What you are asked to do:
Can you write out each line of the material below, word for word, without changing anything?

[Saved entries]
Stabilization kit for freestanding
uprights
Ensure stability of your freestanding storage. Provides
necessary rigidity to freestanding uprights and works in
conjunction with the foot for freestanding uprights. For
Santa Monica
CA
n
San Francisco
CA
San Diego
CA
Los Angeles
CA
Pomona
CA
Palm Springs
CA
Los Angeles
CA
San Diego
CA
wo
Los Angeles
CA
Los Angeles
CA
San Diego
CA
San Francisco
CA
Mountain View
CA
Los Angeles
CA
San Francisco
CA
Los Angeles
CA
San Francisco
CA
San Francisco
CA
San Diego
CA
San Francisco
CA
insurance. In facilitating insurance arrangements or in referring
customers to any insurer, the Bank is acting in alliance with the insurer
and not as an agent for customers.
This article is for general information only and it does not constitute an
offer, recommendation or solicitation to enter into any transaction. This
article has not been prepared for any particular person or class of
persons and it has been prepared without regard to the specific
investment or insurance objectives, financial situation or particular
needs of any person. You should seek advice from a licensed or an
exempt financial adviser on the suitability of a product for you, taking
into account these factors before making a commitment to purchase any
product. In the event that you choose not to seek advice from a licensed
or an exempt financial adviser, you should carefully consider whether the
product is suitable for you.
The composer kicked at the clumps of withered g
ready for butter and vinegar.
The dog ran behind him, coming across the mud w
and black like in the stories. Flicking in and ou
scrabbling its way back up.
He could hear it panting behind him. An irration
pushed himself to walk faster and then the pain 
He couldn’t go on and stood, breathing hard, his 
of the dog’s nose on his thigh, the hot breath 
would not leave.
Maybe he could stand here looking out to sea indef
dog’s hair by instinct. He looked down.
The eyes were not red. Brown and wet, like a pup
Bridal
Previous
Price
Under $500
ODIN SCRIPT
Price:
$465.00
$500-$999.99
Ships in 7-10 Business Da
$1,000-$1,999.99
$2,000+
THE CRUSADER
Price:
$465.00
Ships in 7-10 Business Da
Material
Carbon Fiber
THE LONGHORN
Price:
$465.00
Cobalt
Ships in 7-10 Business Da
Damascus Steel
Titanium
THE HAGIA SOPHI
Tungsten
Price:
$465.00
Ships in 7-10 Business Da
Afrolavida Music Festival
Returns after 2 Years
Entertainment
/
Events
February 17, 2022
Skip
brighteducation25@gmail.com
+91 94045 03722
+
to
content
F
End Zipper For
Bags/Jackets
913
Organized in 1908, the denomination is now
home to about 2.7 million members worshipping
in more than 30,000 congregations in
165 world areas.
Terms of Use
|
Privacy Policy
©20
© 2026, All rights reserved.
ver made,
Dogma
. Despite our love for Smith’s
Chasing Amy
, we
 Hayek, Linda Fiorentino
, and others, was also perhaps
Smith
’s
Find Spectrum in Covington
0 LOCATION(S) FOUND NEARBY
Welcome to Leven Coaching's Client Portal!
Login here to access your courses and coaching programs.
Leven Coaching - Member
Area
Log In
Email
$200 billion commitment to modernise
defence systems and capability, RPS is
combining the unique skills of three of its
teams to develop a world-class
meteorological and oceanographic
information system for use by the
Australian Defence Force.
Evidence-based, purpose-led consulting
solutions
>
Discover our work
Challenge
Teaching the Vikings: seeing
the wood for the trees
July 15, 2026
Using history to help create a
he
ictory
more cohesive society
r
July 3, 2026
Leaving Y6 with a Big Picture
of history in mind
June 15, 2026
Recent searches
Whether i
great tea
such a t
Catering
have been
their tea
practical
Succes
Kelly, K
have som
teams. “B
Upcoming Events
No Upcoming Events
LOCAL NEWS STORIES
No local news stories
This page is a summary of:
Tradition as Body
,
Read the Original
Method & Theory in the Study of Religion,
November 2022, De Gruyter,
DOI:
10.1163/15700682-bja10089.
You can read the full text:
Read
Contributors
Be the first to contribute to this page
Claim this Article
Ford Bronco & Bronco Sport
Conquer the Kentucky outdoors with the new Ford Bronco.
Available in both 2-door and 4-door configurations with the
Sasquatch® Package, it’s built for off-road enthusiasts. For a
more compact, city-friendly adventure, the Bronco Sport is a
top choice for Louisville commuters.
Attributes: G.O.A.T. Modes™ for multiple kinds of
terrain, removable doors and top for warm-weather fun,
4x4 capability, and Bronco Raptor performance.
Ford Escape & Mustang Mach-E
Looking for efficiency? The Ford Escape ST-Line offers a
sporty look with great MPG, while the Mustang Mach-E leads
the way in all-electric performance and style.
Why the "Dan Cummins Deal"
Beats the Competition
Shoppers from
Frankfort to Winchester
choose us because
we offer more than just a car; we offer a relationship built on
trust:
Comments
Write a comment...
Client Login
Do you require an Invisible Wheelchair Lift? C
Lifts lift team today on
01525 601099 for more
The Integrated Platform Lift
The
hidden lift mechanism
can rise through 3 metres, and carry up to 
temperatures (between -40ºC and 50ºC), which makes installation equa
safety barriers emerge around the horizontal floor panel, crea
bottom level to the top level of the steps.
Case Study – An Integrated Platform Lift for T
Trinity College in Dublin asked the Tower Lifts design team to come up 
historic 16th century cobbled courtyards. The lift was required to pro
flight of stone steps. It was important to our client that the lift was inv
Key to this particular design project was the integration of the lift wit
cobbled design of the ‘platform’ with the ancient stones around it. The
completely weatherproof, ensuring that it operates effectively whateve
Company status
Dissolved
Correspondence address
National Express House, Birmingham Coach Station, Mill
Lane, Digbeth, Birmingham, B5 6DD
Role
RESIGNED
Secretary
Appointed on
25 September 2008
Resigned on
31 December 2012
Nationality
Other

Exercise answer:
Stabilization kit for freestanding
uprights
Ensure stability of your freestanding storage. Provides
necessary rigidity to freestanding uprights and works in
conjunction with the foot for freestanding uprights. For
Santa Monica
CA
n
San Francisco
CA
San Diego
CA
Los Angeles
CA
Pomona
CA
Palm Springs
CA
Los Angeles
CA
San Diego
CA
wo
Los Angeles
CA
Los Angeles
CA
San Diego
CA
San Francisco
CA
Mountain View
CA
Los Angeles
CA
San Francisco
CA
Los Angeles
CA
San Francisco
CA
San Francisco
CA
San Diego
CA
San Francisco
CA
insurance. In facilitating insurance arrangements or in referring
customers to any insurer, the Bank is acting in alliance with the insurer
and not as an agent for customers.
This article is for general information only and it does not constitute an
offer, recommendation or solicitation to enter into any transaction. This
article has not been prepared for any particular person or class of
persons and it has been prepared without regard to the specific
investment or insurance objectives, financial situation or particular
needs of any person. You should seek advice from a licensed or an
exempt financial adviser on the suitability of a product for you, taking
into account these factors before making a commitment to purchase any
product. In the event that you choose not to seek advice from a licensed
or an exempt financial adviser, you should carefully consider whether the
product is suitable for you.
The composer kicked at the clumps of withered g
ready for butter and vinegar.
The dog ran behind him, coming across the mud w
and black like in the stories. Flicking in and ou
scrabbling its way back up.
He could hear it panting behind him. An irration
pushed himself to walk faster and then the pain 
He couldn’t go on and stood, breathing hard, his 
of the dog’s nose on his thigh, the hot breath 
would not leave.
Maybe he could stand here looking out to sea indef
dog’s hair by instinct. He looked down.
The eyes were not red. Brown and wet, like a pup
Bridal
Previous
Price
Under $500
ODIN SCRIPT
Price:
$465.00
$500-$999.99
Ships in 7-10 Business Da
$1,000-$1,999.99
$2,000+
THE CRUSADER
Price:
$465.00
Ships in 7-10 Business Da
Material
Carbon Fiber
THE LONGHORN
Price:
$465.00
Cobalt
Ships in 7-10 Business Da
Damascus Steel
Titanium
THE HAGIA SOPHI
Tungsten
Price:
$465.00
Ships in 7-10 Business Da
Afrolavida Music Festival
Returns after 2 Years
Entertainment
/
Events
February 17, 2022
Skip
brighteducation25@gmail.com
+91 94045 03722
+
to
content
F
End Zipper For
Bags/Jackets
913
Organized in 1908, the denomination is now
home to about 2.7 million members worshipping
in more than 30,000 congregations in
165 world areas.
Terms of Use
|
Privacy Policy
©20
© 2026, All rights reserved.
ver made,
Dogma
. Despite our love for Smith’s
Chasing Amy
, we
 Hayek, Linda Fiorentino
, and others, was also perhaps
Smith
’s
Find Spectrum in Covington
0 LOCATION(S) FOUND NEARBY
Welcome to Leven Coaching's Client Portal!
Login here to access your courses and coaching programs.
Leven Coaching - Member
Area
Log In
Email
$200 billion commitment to modernise
defence systems and capability, RPS is
combining the unique skills of three of its
teams to develop a world-class
meteorological and oceanographic
information system for use by the
Australian Defence Force.
Evidence-based, purpose-led consulting
solutions
>
Discover our work
Challenge
Teaching the Vikings: seeing
the wood for the trees
July 15, 2026
Using history to help create a
he
ictory
more cohesive society
r
July 3, 2026
Leaving Y6 with a Big Picture
of history in mind
June 15, 2026
Recent searches
Whether i
great tea
such a t
Catering
have been
their tea
practical
Succes
Kelly, K
have som
teams. “B
Upcoming Events
No Upcoming Events
LOCAL NEWS STORIES
No local news stories
This page is a summary of:
Tradition as Body
,
Read the Original
Method & Theory in the Study of Religion,
November 2022, De Gruyter,
DOI:
10.1163/15700682-bja10089.
You can read the full text:
Read
Contributors
Be the first to contribute to this page
Claim this Article
Ford Bronco & Bronco Sport
Conquer the Kentucky outdoors with the new Ford Bronco.
Available in both 2-door and 4-door configurations with the
Sasquatch® Package, it’s built for off-road enthusiasts. For a
more compact, city-friendly adventure, the Bronco Sport is a
top choice for Louisville commuters.
Attributes: G.O.A.T. Modes™ for multiple kinds of
terrain, removable doors and top for warm-weather fun,
4x4 capability, and Bronco Raptor performance.
Ford Escape & Mustang Mach-E
Looking for efficiency? The Ford Escape ST-Line offers a
sporty look with great MPG, while the Mustang Mach-E leads
the way in all-electric performance and style.
Why the "Dan Cummins Deal"
Beats the Competition
Shoppers from
Frankfort to Winchester
choose us because
we offer more than just a car; we offer a relationship built on
trust:
Comments
Write a comment...
Client Login
Do you require an Invisible Wheelchair Lift? C
Lifts lift team today on
01525 601099 for more
The Integrated Platform Lift
The
hidden lift mechanism
can rise through 3 metres, and carry up to 
temperatures (between -40ºC and 50ºC), which makes installation equa
safety barriers emerge around the horizontal floor panel, crea
bottom level to the top level of the steps.
Case Study – An Integrated Platform Lift for T
Trinity College in Dublin asked the Tower Lifts design team to come up 
historic 16th century cobbled courtyards. The lift was required to pro
flight of stone steps. It was important to our client that the lift was inv
Key to this particular design project was the integration of the lift wit
cobbled design of the ‘platform’ with the ancient stones around it. The
completely weatherproof, ensuring that it operates effectively whateve
Company status
Dissolved
Correspondence address
National Express House, Birmingham Coach Station, Mill
Lane, Digbeth, Birmingham, B5 6DD
Role
RESIGNED
Secretary
Appointed on
25 September 2008
Resigned on
31 December 2012
Nationality
Other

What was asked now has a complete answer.